The storm flood barrier consists of a 25-kilometer dam, six discharge sluices and two navigation channels. The main channel is 200 meters wide and will be sealed using two 130-meter curved doors. These amazing structures will normally rest in curved dry-docks on either side of the channel. When needed, the docks will be flooded and the doors will be floated to closure. As the barrier will be part of the ring road around the city, a tunnel, 17 meters under the flood gates, has been designed to pass under the main channel.
In the 1980s, all fifteen tunnel sections were constructed without being connected. “Our contribution is the design of a sealing system that connects the tunnel sections. We are more or less supplying the missing links,” says Erwin Brakenhoff, Sales Director at Trelleborg Bakker (a part of Trelleborg Engineered Systems).
“The seals are sufficiently resistant that they will protect the tunnel from water gushing in under high pressure,” explains Vladimir Vasilijev, Trelleborg Bakker’s area sales manager in Moscow. “At the same time, they are flexible enough to allow movement by the tunnel sections.”
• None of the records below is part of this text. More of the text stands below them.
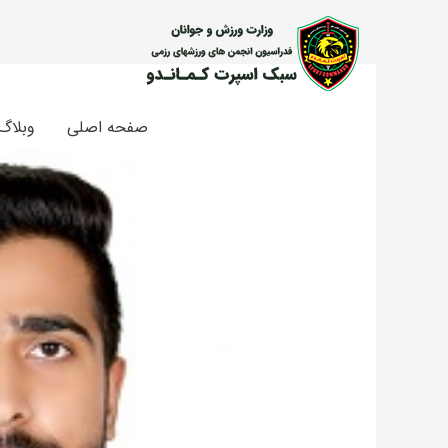
رش
ه
حتوا
صفحه اصلی
وبلاگ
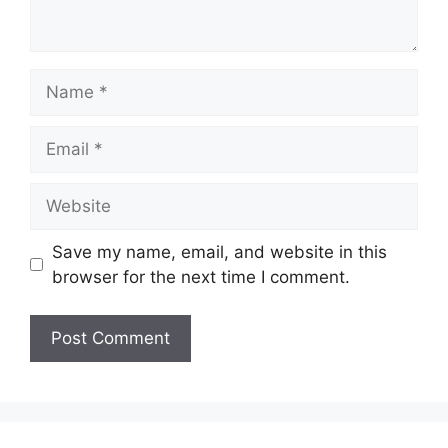
Save my name, email, and website in this
browser for the next time I comment.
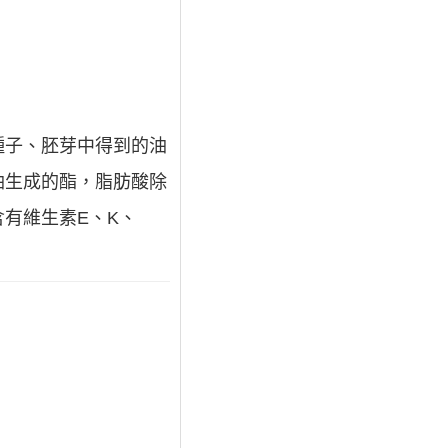
種子、胚芽中得到的油
油生成的酯，脂肪酸除
有維生素E、K、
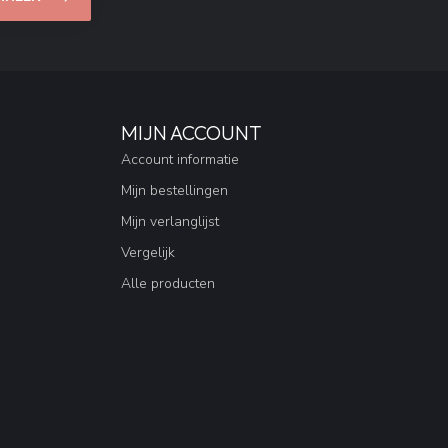
MIJN ACCOUNT
Account informatie
Mijn bestellingen
Mijn verlanglijst
Vergelijk
Alle producten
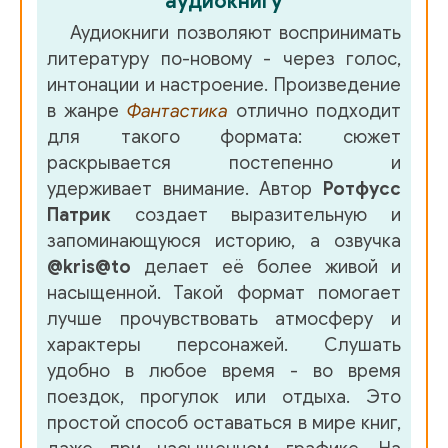
аудиокнигу
038
Аудиокниги позволяют воспринимать
039
литературу по-новому - через голос,
интонации и настроение. Произведение
040
в жанре
Фантастика
отлично подходит
041
для такого формата: сюжет
раскрывается постепенно и
042
удерживает внимание. Автор
Ротфусс
043
Патрик
создает выразительную и
запоминающуюся историю, а озвучка
044
@kris@to
делает её более живой и
045
насыщенной. Такой формат помогает
лучше прочувствовать атмосферу и
046
характеры персонажей. Слушать
047
удобно в любое время - во время
поездок, прогулок или отдыха. Это
048
простой способ оставаться в мире книг,
049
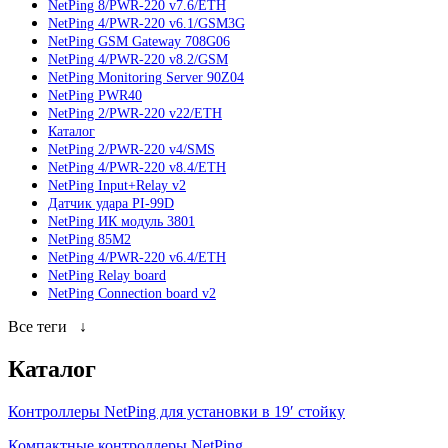
NetPing 8/PWR-220 v7.6/ETH
NetPing 4/PWR-220 v6.1/GSM3G
NetPing GSM Gateway 708G06
NetPing 4/PWR-220 v8.2/GSM
NetPing Monitoring Server 90Z04
NetPing PWR40
NetPing 2/PWR-220 v22/ETH
Каталог
NetPing 2/PWR-220 v4/SMS
NetPing 4/PWR-220 v8.4/ETH
NetPing Input+Relay v2
Датчик удара PI-99D
NetPing ИК модуль 3801
NetPing 85M2
NetPing 4/PWR-220 v6.4/ETH
NetPing Relay board
NetPing Connection board v2
Все теги
↓
Каталог
Контроллеры NetPing для установки в 19′ стойку
Компактные контроллеры NetPing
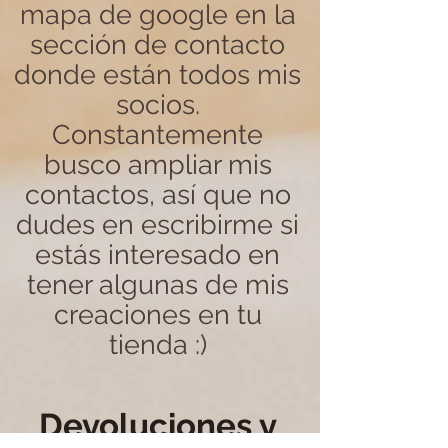
mapa de google en la
sección de contacto
donde están todos mis
socios.
Constantemente
busco ampliar mis
contactos, así que no
dudes en escribirme si
estás interesado en
tener algunas de mis
creaciones en tu
tienda :)
Devoluciones y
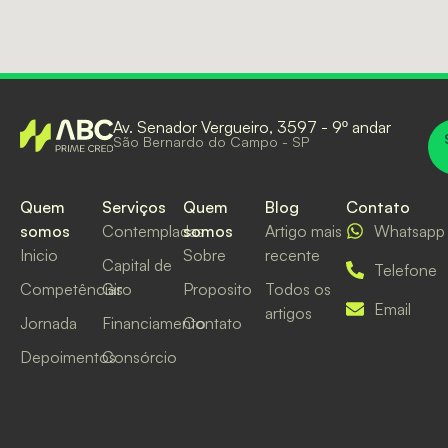
Av. Senador Vergueiro, 3597 - 9º andar
São Bernardo do Campo - SP
Quem
Serviços
Quem
Blog
Contato
somos
Contempladas
somos
Artigo mais
Whatsapp
Inicio
Sobre
recente
Capital de
Telefone
Competências
Giro
Proposito
Todos os
Email
artigos
Jornada
Financiamento
Contato
Depoimentos
Consórcio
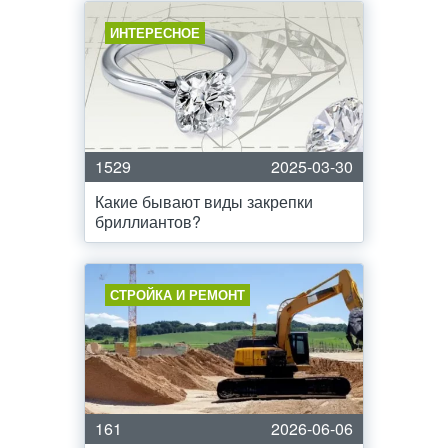
ИНТЕРЕСНОЕ
1529
2025-03-30
Какие бывают виды закрепки
бриллиантов?
СТРОЙКА И РЕМОНТ
161
2026-06-06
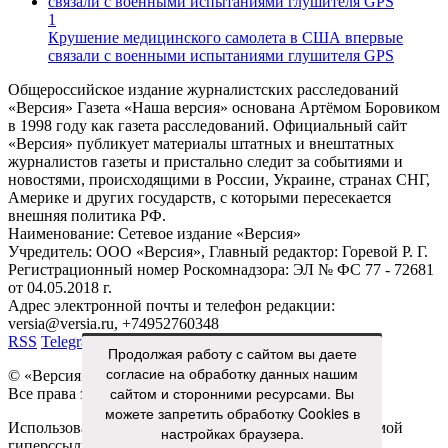
4
Энциклопедия позора
6
Ко дню Победы. Судьбы трёх теплоходов
31
Не постоим за ценой
1
Крушение медицинского самолета в США впервые
связали с военными испытаниями глушителя GPS
Общероссийское издание журналистских расследований
«Версия»
Газета «Наша версия» основана Артёмом Боровиком
в 1998 году как газета расследований. Официальный сайт
«Версия» публикует материалы штатных и внештатных
журналистов газеты и пристально следит за событиями и
Продолжая работу с сайтом вы даете
новостями, происходящими в России, Украине, странах СНГ,
Америке и других государств, с которыми пересекается
согласие на обработку данных нашим
внешняя политика РФ.
сайтом и сторонними ресурсами. Вы
Наименование:
Cетевое издание «Версия»
можете запретить обработку Cookies в
Учредитель:
ООО «Версия»,
Главный редактор:
Горевой Р. Г.
настройках браузера.
Регистрационный номер Роскомнадзора:
ЭЛ № ФС 77 - 72681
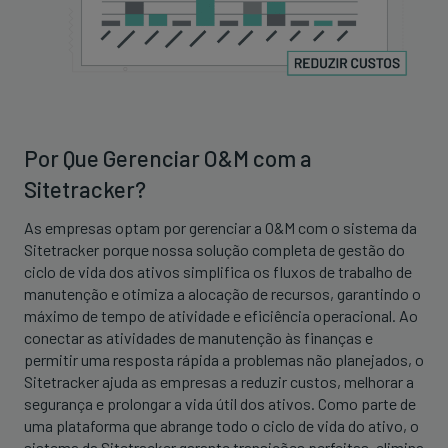
Por Que Gerenciar O&M com a
Sitetracker?
As empresas optam por gerenciar a O&M com o sistema da
Sitetracker porque nossa solução completa de gestão do
ciclo de vida dos ativos simplifica os fluxos de trabalho de
manutenção e otimiza a alocação de recursos, garantindo o
máximo de tempo de atividade e eficiência operacional. Ao
conectar as atividades de manutenção às finanças e
permitir uma resposta rápida a problemas não planejados, o
Sitetracker ajuda as empresas a reduzir custos, melhorar a
segurança e prolongar a vida útil dos ativos. Como parte de
uma plataforma que abrange todo o ciclo de vida do ativo, o
sistema da Sitetracker garante transições perfeitas, elimina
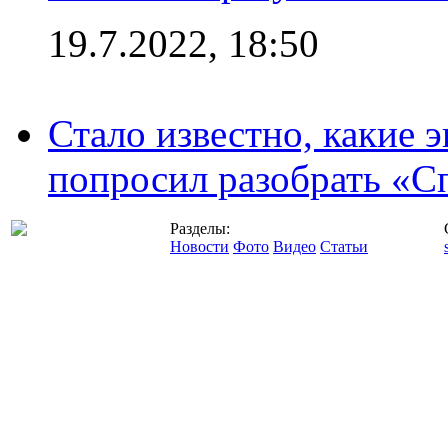
19.7.2022, 18:50
Стало известно, какие 
попросил разобрать «С
Разделы:
Новости
Фото
Видео
Статьи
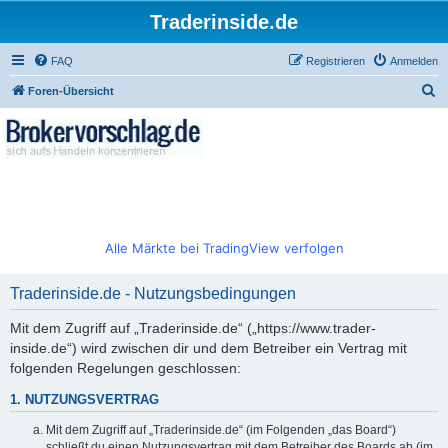
Traderinside.de
FAQ
Registrieren
Anmelden
S
Foren-Übersicht
u
c
h
e
Alle Märkte bei TradingView verfolgen
Traderinside.de - Nutzungsbedingungen
Mit dem Zugriff auf „Traderinside.de“ („https://www.trader-
inside.de“) wird zwischen dir und dem Betreiber ein Vertrag mit
folgenden Regelungen geschlossen:
1. NUTZUNGSVERTRAG
Mit dem Zugriff auf „Traderinside.de“ (im Folgenden „das Board“)
schließt du einen Nutzungsvertrag mit dem Betreiber des Boards ab (im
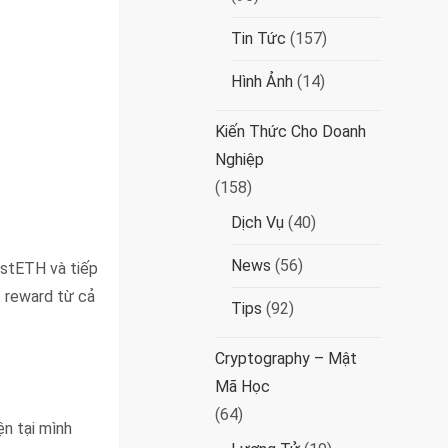
Tin Tức
(157)
Hình Ảnh
(14)
Kiến Thức Cho Doanh
Nghiệp
(158)
Dịch Vụ
(40)
News
(56)
 stETH và tiếp
c reward từ cả
Tips
(92)
Cryptography – Mật
Mã Học
(64)
ện tại mình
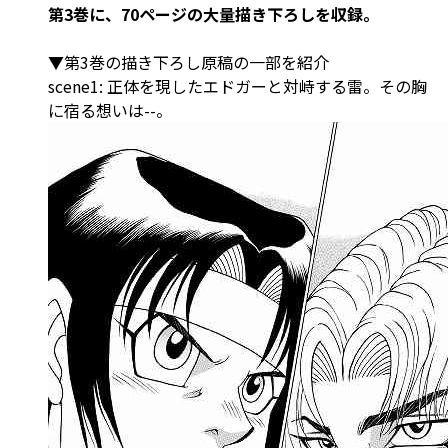
第3巻に、70ページの大量描き下ろしを収録。
▼第3巻の描き下ろし原稿の一部を紹介
scene1: 正体を現したエドガーと対峙する雷。その胸
に宿る想いは--。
It was essential that the 40 meter-wide, seven meter-high seals, were made to the highest standards of quality. They are called Omega because they are the shape of the Greek letter. “Once the seals are laid, it is impossible to go in and repair them. These seals are made to provide resistance for the next hundred years,” says Vasilijev.
The seals were manufactured in the Netherlands, at Trelleborg Bakker’s factory in Ridderkerk, outside
Rotterdam. Construction of the St. Petersburg dam is scheduled to finish in 2008. So January’s flood may hopefully turn out to be the last in St. Petersburg’s history. «
A first for Omega seals
This is the first time that Omega seals have been used in a tunnel of the type being constructed in St. Petersburg, which is a “cutand-cover” tunnel, whereby a hole is dug, the tunnel is constructed bit by bit, and then covered with sand. What is also unique is that the tunnel will be provided with a double sealing system, an outer Omega seal and an inner one, as a back-up. Omega seals can withstand high water pressure in combination with relatively large displacements in all three directions. They can also withstand temperatures ranging from minus 30 degrees Celsius to plus 70 degrees Celsius.
Captions: As the storm flood barrier will be part of the ring road around the city, a tunnel has been designed to pass under the main channel.
Some 145 million people were able to watch Vladimir Vasilijev, area sales manager, and Peter Stello, the managing director of Trelleborg Bakker, as they were interviewed by the national television company.